Mais les crimes commis ne se limitent pas uniquement à la destruction de biens culturels. Les groupes armés qui occupaient les lieux ont aussi perpétré des viols ainsi que d’autres formes de violences sexuelles sur des femmes et des jeunes filles. Malgré les 171 victimes recensées et les 113 plaintes portées pour les crimes de violences sexuelles personne n’a été inquiété par la justice à ce sujet. Ces victimes sont aussi innocentes que les mausolées, comme la porte de la mosquée Sidi Yahia. Mais où est passé l’important ?…

Les mausolées détruits ont été restaurés et réhabilités avec l’aide de l’UNESCO. Il restait alors la porte de la mosquée Sidi Yahia, qui a elle aussi a été restaurée en septembre 2016 en présence de notables, d’habitants de Tombouctou, du représentant de l’UNESCO et de la MINUSMA … Je ne dis pas que la restauration de ces biens culturels, classés patrimoine culturel de l’humanité, n’est pas important. D’ailleurs je me réjouis pour la justice rendue aux édifices de Tombouctou.
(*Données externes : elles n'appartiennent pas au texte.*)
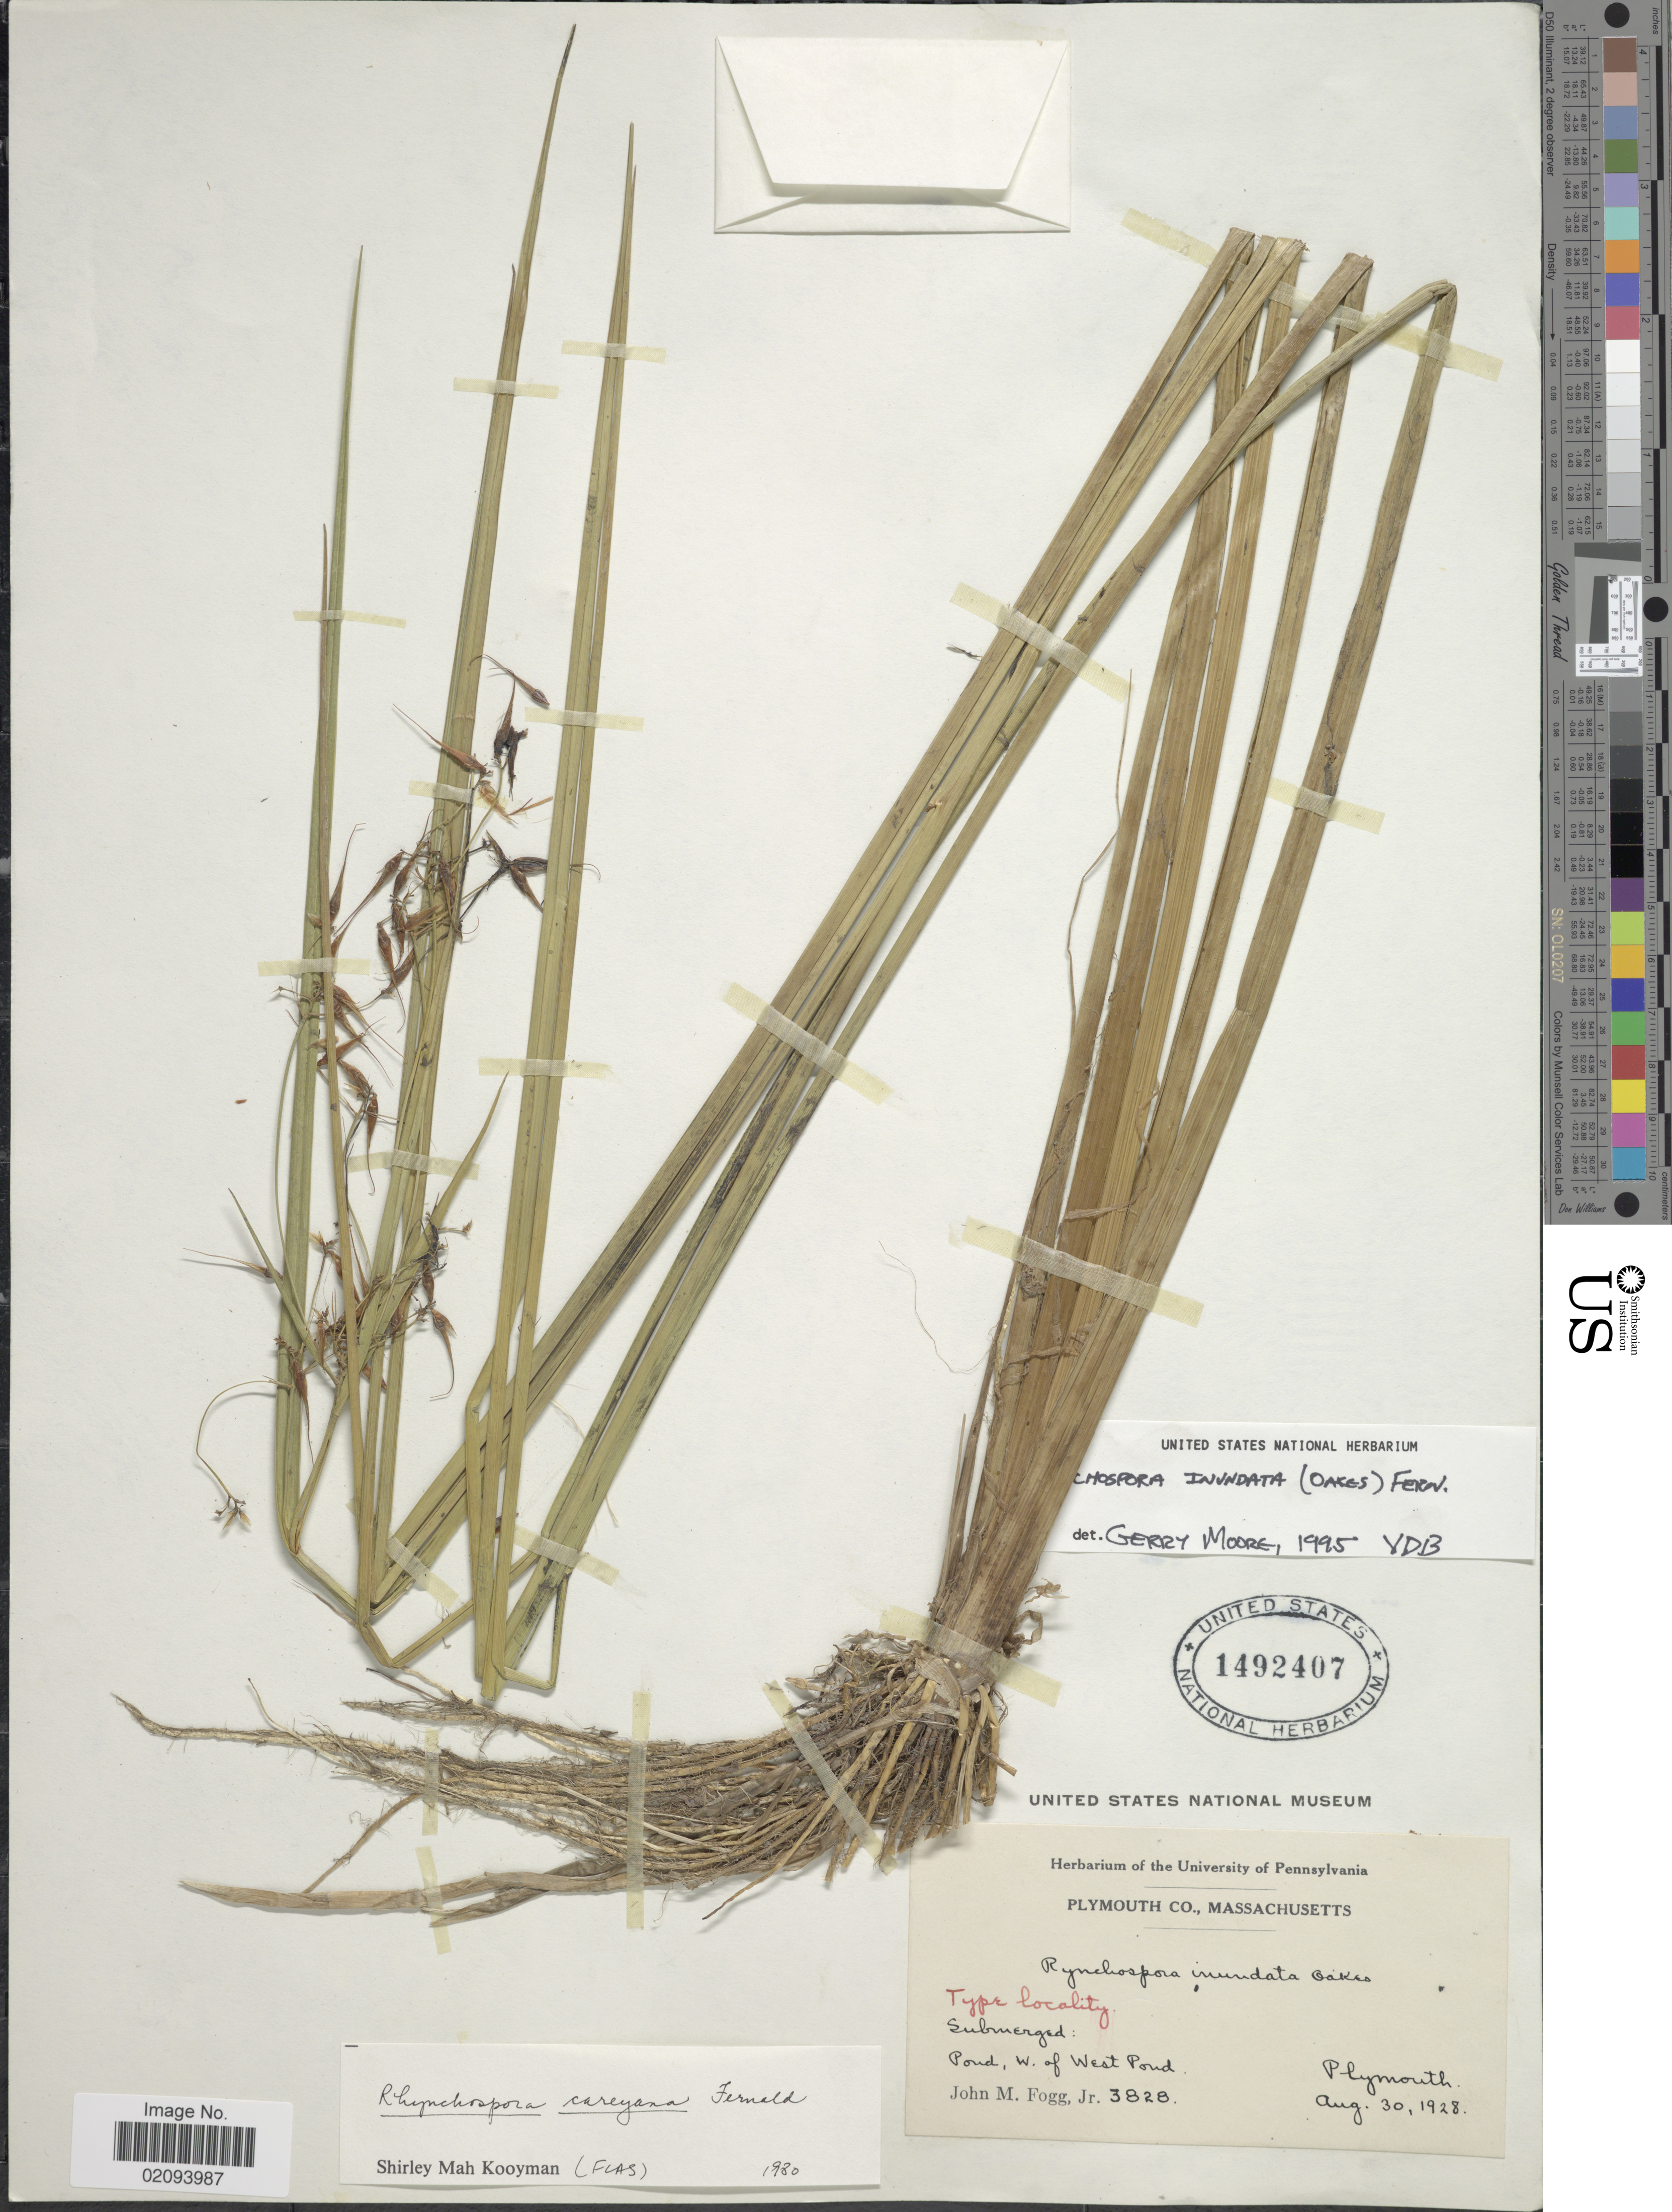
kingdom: Plantae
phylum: Tracheophyta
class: Liliopsida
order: Poales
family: Cyperaceae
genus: Rhynchospora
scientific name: Rhynchospora inundata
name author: (Oakes) Fernald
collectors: J. Fogg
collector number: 3828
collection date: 1928-08-30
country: United States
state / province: Massachusetts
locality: Plymouth Co. Pond, W. of West Pond. Plymouth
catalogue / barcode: US 1492407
Mais ça ne doit pas se limiter à ça et s’arrêter là….

Après avoir rappelé que sous l’occupation des régions nord du Mali, les djihadistes et d’autres groupes armés avaient commis des violences sexuelles de diverses formes, notamment des viols, le blogueur Georges ajoute:

Comme l’atteste un rapport [4] établi en 2012 par le Haut Commissaire des Nations Unies aux droits de l’homme sur la situation des droits humains au Mali. L’ONG Wildaf-Mali (Women In Law and Development/ Femme – Droit et – Développement en Afrique) a recensé 171 femmes victimes de violences sexuelles venant des régions du nord du Mali. Selon Bintou Bouaré, présidente de Wildaf-Mali« sur ces 171 femmes, 113 ont accepté de porter plainte. En trois ans, 30 femmes seulement ont été écoutées par le procureur de la commune 3 de Bamako ».

Pour comprendre les problèmes que rencontrent les femmes violées dans leur société du nord du Mali, il ajoute :

Le viol est un sujet tabou au Mali. Les lèvres des victimes sont scellées par le regard de la société. Parmi les 171 femmes et filles victimes recensées de violences sexuelles, 58 n’ont pas voulu porter plainte. “Certaines se sentent responsables de leur sort. Tandis que d’autres ont peur de témoigner parce qu’elles vivent dans la même localité que leurs violeurs qui errent librement dans la nature” me confie Bintou Bouaré, présidente de l’ONG Wildaf-Mali.